GIVEN TEXT
'''
Through several publications, he and his team demonstrated that a signal can be represented sparsely, interference (aliasing) can be rendered into incoherent noise by random sampling, and a nontraditional optimization algorithm can recover the desired signal from the sparse representation. Key areas in which Herrmann has contributed are: seismic data processing, wave equation imaging, and full-waveform inversion (FWI). In seismic processing, he has shown that multidimensional data can either be sparsely represented using a curvelet transform or in low-rank factored form. Given these structured representations, Herrmann demonstrated how seismic wavefields can be reconstructed from severe undersamplings by promoting structure via optimization. He showed how to represent primary reflections with a sparse spike inversion, which also draws on new techniques from modern convex optimization. In wave equation imaging, he has shown how statistical sampling of shots, in combination with curvelet-domain sparsity promotion, can yield impressive cost reductions of reverse time migration and FWI. He and his team also were responsible for the development of wavefield reconstruction inversion, a new technique designed to mitigate the impact of local minima. Finally, he was selected as the SEG 2019 first-quarter/second-quarter Distinguished Lecturer to present “Sometimes it pays to be cheap — Compressive time-lapse seismic data acquisition,” which focuses on obtaining repeatable time-lapse data without insisting on replication in the field.
Mosher and his team at ConocoPhillips have also made significant advances that are currently realizing the potential of CS in acquisition and processing. Mosher extends the windowed Fourier transform to a fast generalized windowed transform by introducing fractional decimation concepts to overcome sub-band aliasing artifacts, and this provides a sparse transform to represent data with fewer samples. He and his team developed nonuniform optimal sampling for choosing nonuniform sensor locations for seismic survey planning and prove that the new sampling strategy makes it possible to recover significantly broader spatial bandwidth than could be obtained using uniform sampling. CS data reconstruction is an important step, and Mosher and his team developed an effective seismic data reconstruction workflow. They also introduced a novel optimization algorithm for data reconstruction, which adapts the alternating direction method with a variable-splitting technique to recover a sparse representation of the seismic data. Source deblending is an important step, and they have demonstrated how this can improve seismic data quality with reduced acquisition time and cost.
To date, ConocoPhillips and its business partners have acquired 17 CS data sets globally, including ocean-bottom node/cable, narrow-azimuth marine streamer, and land vibroseis surveys. For all the finished processing projects, the imaging results from the CS surveys exceeds the quality of legacy or neighboring surveys with traditional designs. The paradoxical result is that CS theory produces higher data quality at lower cost and in shorter time frames than would be achieved with equivalent traditionally sampled survey designs. To date, global deployments of CS technology in production have led to direct acquisition cost savings of more than US$165 million and indirect cost savings of US$180 million from optimized drilling decisions.
'''
TASK REQUIREMENTS
1. Return the passage of the compressive sensing text from "To date, ConocoPhillips" to "optimized drilling decisions.".
2. Answer these questions from the compressive sensing text:
(a) How many CS data sets have ConocoPhillips and its business partners acquired globally?
(b) What technique did Herrmann and his team develop to mitigate the impact of local minima?
(c) Which transform does Mosher extend to a fast generalized windowed transform?
The data below stands apart from the compressive sensing text.

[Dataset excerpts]
'''
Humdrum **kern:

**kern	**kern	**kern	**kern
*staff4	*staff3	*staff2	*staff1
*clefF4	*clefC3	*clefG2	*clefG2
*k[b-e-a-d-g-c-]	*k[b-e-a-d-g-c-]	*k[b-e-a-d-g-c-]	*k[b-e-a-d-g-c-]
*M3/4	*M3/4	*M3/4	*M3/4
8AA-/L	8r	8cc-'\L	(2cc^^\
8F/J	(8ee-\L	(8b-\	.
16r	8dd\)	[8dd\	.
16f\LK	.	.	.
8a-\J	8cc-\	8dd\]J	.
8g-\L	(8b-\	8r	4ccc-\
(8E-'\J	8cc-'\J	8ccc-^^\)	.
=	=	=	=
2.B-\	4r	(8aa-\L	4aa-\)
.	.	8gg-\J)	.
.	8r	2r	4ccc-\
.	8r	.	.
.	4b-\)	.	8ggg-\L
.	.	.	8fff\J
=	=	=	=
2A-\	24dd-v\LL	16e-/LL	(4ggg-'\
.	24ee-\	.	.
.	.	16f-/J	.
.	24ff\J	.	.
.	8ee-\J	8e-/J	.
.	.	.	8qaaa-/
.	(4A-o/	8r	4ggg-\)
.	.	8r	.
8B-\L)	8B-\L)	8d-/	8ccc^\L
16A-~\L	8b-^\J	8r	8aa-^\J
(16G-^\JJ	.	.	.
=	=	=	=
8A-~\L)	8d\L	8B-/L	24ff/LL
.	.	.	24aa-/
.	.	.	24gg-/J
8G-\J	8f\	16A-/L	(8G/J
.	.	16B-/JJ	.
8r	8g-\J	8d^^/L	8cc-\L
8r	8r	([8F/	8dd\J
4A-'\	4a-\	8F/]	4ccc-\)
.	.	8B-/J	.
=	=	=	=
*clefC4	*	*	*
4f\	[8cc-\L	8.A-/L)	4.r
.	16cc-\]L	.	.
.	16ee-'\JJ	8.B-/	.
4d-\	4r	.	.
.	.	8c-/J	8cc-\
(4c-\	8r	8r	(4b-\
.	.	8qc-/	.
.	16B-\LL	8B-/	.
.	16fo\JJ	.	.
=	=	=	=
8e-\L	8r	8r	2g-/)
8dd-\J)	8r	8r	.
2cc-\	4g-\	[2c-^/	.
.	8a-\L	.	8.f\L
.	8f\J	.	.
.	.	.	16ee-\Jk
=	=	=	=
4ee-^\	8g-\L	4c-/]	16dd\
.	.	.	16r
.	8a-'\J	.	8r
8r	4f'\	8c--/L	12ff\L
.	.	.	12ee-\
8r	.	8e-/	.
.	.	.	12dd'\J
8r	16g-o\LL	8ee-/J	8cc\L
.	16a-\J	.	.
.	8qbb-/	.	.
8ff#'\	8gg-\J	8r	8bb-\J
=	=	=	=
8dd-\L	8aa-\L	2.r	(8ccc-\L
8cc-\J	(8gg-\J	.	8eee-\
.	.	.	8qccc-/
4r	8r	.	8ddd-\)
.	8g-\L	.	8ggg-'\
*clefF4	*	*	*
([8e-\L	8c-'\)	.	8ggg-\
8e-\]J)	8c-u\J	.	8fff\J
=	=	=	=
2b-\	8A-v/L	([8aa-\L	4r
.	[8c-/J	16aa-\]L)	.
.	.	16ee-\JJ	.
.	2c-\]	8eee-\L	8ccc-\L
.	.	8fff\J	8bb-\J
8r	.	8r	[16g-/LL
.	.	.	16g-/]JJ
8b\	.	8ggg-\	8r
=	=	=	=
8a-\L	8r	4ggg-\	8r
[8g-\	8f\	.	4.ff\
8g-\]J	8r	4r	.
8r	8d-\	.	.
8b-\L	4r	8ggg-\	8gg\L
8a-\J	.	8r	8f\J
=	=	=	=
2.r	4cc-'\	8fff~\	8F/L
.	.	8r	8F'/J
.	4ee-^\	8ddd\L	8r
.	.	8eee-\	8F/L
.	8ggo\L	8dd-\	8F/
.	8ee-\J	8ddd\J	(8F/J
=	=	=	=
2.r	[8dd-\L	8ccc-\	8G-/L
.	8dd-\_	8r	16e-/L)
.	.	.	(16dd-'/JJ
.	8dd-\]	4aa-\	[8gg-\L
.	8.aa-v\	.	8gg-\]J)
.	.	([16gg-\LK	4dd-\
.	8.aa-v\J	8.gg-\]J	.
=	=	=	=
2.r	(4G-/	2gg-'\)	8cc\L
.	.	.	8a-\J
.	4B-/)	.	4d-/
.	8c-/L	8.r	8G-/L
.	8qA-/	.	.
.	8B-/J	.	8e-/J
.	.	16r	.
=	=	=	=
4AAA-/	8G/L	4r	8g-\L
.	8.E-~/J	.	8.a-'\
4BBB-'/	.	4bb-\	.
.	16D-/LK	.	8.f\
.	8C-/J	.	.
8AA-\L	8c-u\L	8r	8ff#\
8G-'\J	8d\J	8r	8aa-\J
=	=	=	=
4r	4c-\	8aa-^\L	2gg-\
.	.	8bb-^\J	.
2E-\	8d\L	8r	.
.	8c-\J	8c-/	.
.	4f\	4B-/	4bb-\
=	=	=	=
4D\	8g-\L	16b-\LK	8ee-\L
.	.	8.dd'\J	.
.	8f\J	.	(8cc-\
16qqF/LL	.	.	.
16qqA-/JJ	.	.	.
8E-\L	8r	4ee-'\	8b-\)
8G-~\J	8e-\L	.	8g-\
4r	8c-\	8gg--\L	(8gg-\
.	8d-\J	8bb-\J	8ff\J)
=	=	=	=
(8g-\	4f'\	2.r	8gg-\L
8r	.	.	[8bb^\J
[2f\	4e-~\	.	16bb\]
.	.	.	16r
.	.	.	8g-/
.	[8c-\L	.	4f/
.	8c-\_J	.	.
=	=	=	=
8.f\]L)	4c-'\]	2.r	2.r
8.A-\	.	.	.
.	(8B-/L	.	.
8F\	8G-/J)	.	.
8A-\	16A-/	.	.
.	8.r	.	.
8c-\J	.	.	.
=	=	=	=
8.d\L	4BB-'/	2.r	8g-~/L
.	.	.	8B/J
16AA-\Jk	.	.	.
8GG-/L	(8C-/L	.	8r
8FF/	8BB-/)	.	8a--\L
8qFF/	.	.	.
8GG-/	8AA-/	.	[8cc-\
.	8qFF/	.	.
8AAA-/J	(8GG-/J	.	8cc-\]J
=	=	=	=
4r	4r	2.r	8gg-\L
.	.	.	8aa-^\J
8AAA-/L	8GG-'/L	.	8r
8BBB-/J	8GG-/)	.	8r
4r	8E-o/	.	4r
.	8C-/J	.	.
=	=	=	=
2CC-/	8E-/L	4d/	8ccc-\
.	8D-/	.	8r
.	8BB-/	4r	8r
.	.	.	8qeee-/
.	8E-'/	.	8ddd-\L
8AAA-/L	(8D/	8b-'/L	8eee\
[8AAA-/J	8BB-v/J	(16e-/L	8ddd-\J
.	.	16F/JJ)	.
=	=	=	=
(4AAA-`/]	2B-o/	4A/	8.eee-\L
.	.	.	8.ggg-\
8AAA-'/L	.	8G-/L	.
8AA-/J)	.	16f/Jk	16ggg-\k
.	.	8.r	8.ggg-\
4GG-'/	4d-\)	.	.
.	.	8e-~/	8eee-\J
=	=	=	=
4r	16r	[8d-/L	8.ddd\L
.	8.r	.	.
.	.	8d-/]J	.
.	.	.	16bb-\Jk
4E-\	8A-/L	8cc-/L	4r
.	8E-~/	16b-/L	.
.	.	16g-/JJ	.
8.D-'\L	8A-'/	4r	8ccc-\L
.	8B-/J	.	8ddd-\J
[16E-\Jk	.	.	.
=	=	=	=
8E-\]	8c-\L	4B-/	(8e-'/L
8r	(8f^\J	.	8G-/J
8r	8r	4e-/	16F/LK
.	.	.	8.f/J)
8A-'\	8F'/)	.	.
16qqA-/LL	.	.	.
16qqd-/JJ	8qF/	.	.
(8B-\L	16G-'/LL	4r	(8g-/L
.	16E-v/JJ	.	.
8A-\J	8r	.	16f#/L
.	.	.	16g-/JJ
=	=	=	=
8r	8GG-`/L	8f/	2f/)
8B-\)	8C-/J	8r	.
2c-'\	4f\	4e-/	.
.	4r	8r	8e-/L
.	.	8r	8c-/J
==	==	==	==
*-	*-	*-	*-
'''
SOLUTIONS IN ORDER
1.
To date, ConocoPhillips and its business partners have acquired 17 CS data sets globally, including ocean-bottom node/cable, narrow-azimuth marine streamer, and land vibroseis surveys. For all the finished processing projects, the imaging results from the CS surveys exceeds the quality of legacy or neighboring surveys with traditional designs. The paradoxical result is that CS theory produces higher data quality at lower cost and in shorter time frames than would be achieved with equivalent traditionally sampled survey designs. To date, global deployments of CS technology in production have led to direct acquisition cost savings of more than US$165 million and indirect cost savings of US$180 million from optimized drilling decisions.

2.
(a) 17
(b) Wavefield reconstruction inversion
(c) The windowed Fourier transform